#### [EXERCISE REQUIREMENTS]
Could you repeat the listing exactly, leaving out the pictures?

#### [PROVIDED INFORMATION]
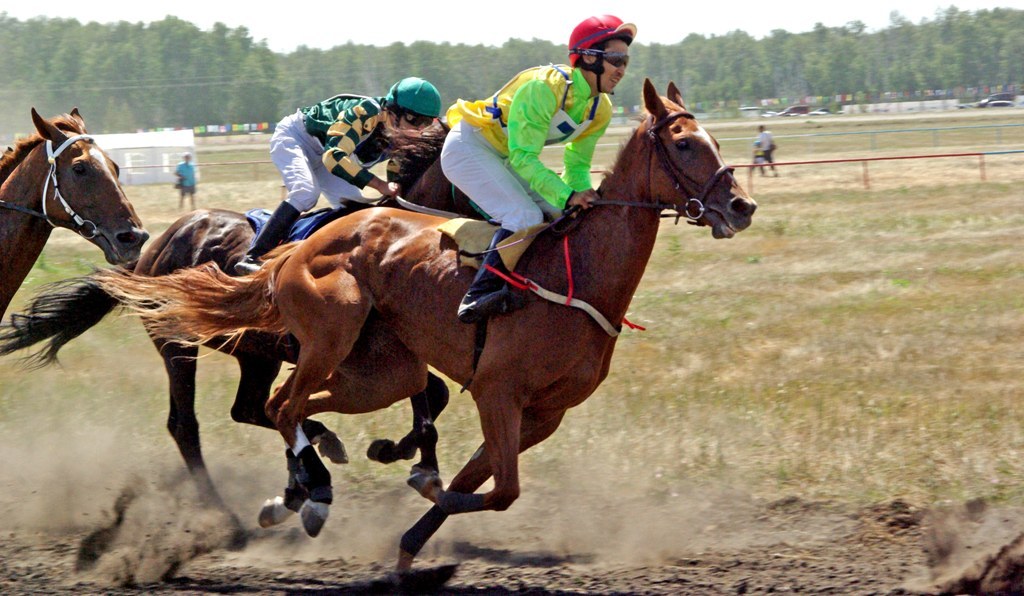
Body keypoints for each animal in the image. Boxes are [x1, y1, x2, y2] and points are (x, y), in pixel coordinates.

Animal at [90, 80, 761, 569]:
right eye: (684, 144)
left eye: (713, 141)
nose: (742, 205)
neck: (580, 275)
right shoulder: (498, 391)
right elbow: (495, 486)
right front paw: (417, 477)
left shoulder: (541, 412)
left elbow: (476, 473)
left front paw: (409, 521)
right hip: (251, 346)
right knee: (227, 418)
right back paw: (281, 500)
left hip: (358, 368)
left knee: (278, 406)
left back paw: (311, 478)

#### [RESULT]
Body keypoints for each animal in the image. Boxes are [x1, y1, x2, y2] and points are (x, y), in pixel coordinates.

Animal at [90, 80, 761, 569]:
right eye: (684, 144)
left eye: (713, 141)
nose: (742, 205)
neck: (580, 275)
right shoulder: (498, 391)
right elbow: (495, 486)
right front paw: (417, 477)
left shoulder: (541, 412)
left elbow: (476, 473)
left front paw: (409, 521)
right hip: (251, 346)
right knee: (227, 418)
right back paw: (281, 500)
left hip: (358, 368)
left knee: (278, 406)
left back paw: (311, 478)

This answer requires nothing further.